▸ **WHAT IS REQUIRED**: Copy each entry below verbatim. Skip the pictures.

+++++

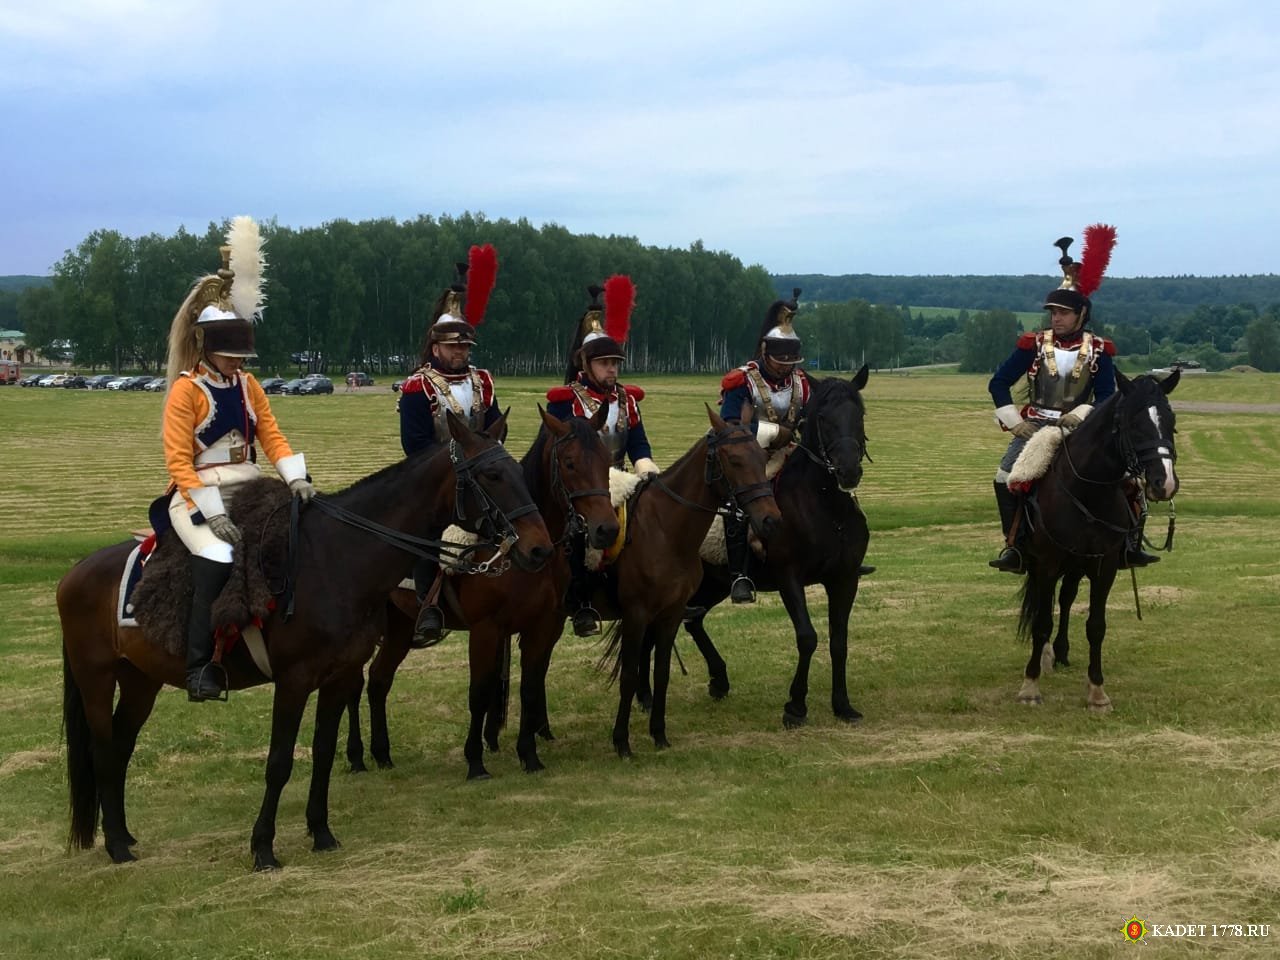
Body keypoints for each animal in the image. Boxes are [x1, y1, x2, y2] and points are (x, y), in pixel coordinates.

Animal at [58, 414, 550, 870]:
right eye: (492, 475)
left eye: (519, 471)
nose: (540, 549)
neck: (335, 558)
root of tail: (75, 572)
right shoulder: (293, 681)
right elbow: (279, 762)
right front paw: (263, 848)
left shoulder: (339, 676)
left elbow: (324, 752)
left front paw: (321, 832)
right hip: (96, 679)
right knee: (103, 748)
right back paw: (116, 845)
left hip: (141, 680)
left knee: (121, 745)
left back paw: (123, 834)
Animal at [343, 407, 616, 783]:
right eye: (570, 463)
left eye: (608, 459)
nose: (607, 529)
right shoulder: (486, 629)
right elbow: (480, 692)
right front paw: (475, 761)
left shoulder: (542, 626)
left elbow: (530, 688)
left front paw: (529, 755)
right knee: (353, 684)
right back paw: (356, 756)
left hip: (400, 626)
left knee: (379, 680)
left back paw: (382, 754)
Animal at [599, 407, 778, 757]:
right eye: (734, 460)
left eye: (761, 457)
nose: (770, 519)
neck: (665, 529)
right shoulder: (636, 613)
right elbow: (628, 674)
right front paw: (621, 741)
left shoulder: (669, 612)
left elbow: (663, 672)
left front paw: (659, 734)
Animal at [675, 368, 875, 727]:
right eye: (823, 417)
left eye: (860, 414)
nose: (849, 470)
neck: (826, 508)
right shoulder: (789, 577)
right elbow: (807, 637)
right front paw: (795, 706)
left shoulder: (845, 579)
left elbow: (839, 641)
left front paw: (842, 704)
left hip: (714, 584)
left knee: (693, 621)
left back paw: (719, 679)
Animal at [1008, 371, 1177, 711]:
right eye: (1133, 423)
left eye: (1172, 421)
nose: (1164, 483)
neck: (1086, 491)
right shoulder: (1046, 563)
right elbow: (1041, 622)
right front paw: (1030, 686)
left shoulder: (1104, 565)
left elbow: (1096, 626)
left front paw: (1097, 692)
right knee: (1045, 604)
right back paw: (1046, 656)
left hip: (1075, 565)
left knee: (1066, 598)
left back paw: (1060, 652)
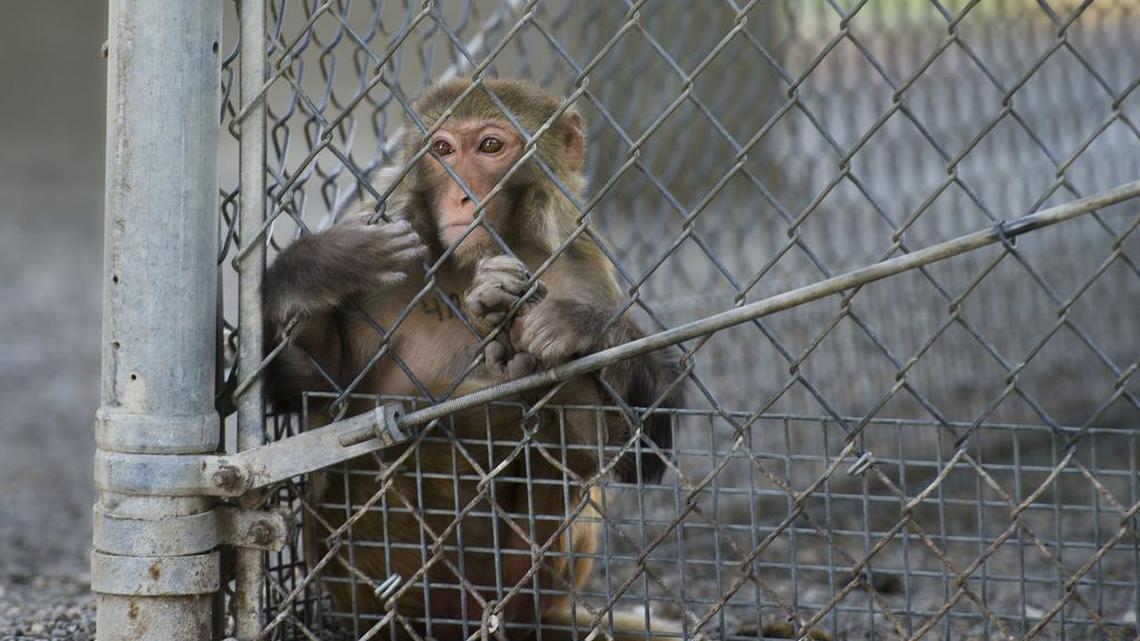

+++++

▸ **OUTPUT OF THE TASK**:
Body keypoints for each animal in the image. Boxes are [x1, y1, x2, y2] and points are (x, y), in pixel coordinates.

Animal at [58, 414, 550, 870]:
right eye: (492, 475)
left eye: (519, 471)
nose: (540, 549)
neck: (335, 558)
root of tail: (75, 572)
right shoulder: (293, 681)
right elbow: (279, 762)
right front paw: (263, 848)
left shoulder: (339, 676)
left elbow: (324, 752)
left front paw: (321, 832)
right hip: (96, 679)
right knee: (103, 748)
right back paw: (116, 845)
left hip: (141, 680)
left knee: (121, 745)
left back paw: (123, 834)
Animal at [343, 407, 616, 783]:
right eye: (570, 463)
left eye: (608, 459)
nose: (607, 529)
right shoulder: (486, 629)
right elbow: (480, 692)
right front paw: (475, 761)
left shoulder: (542, 626)
left elbow: (530, 688)
left front paw: (529, 755)
right knee: (353, 684)
right back paw: (356, 756)
left hip: (400, 626)
left knee: (379, 680)
left back paw: (382, 754)
Animal at [599, 407, 778, 757]:
right eye: (734, 460)
left eye: (761, 457)
nose: (770, 519)
neck: (665, 529)
right shoulder: (636, 613)
right elbow: (628, 674)
right front paw: (621, 741)
left shoulder: (669, 612)
left elbow: (663, 672)
left front paw: (659, 734)
Animal at [675, 368, 875, 727]:
right eye: (823, 417)
left eye: (860, 414)
nose: (849, 470)
neck: (826, 508)
right shoulder: (789, 577)
right elbow: (807, 637)
right front paw: (795, 706)
left shoulder: (845, 579)
left elbow: (839, 641)
left front paw: (842, 704)
left hip: (714, 584)
left knee: (693, 621)
left back paw: (719, 679)
Animal at [1008, 371, 1177, 711]:
right eye: (1133, 423)
left eye: (1172, 421)
nose: (1164, 483)
neck: (1086, 491)
right shoulder: (1046, 563)
right elbow: (1041, 622)
right front paw: (1030, 686)
left shoulder: (1104, 565)
left elbow: (1096, 626)
left front paw: (1097, 692)
right knee: (1045, 604)
right back paw: (1046, 656)
left hip: (1075, 565)
left knee: (1066, 598)
left back paw: (1060, 652)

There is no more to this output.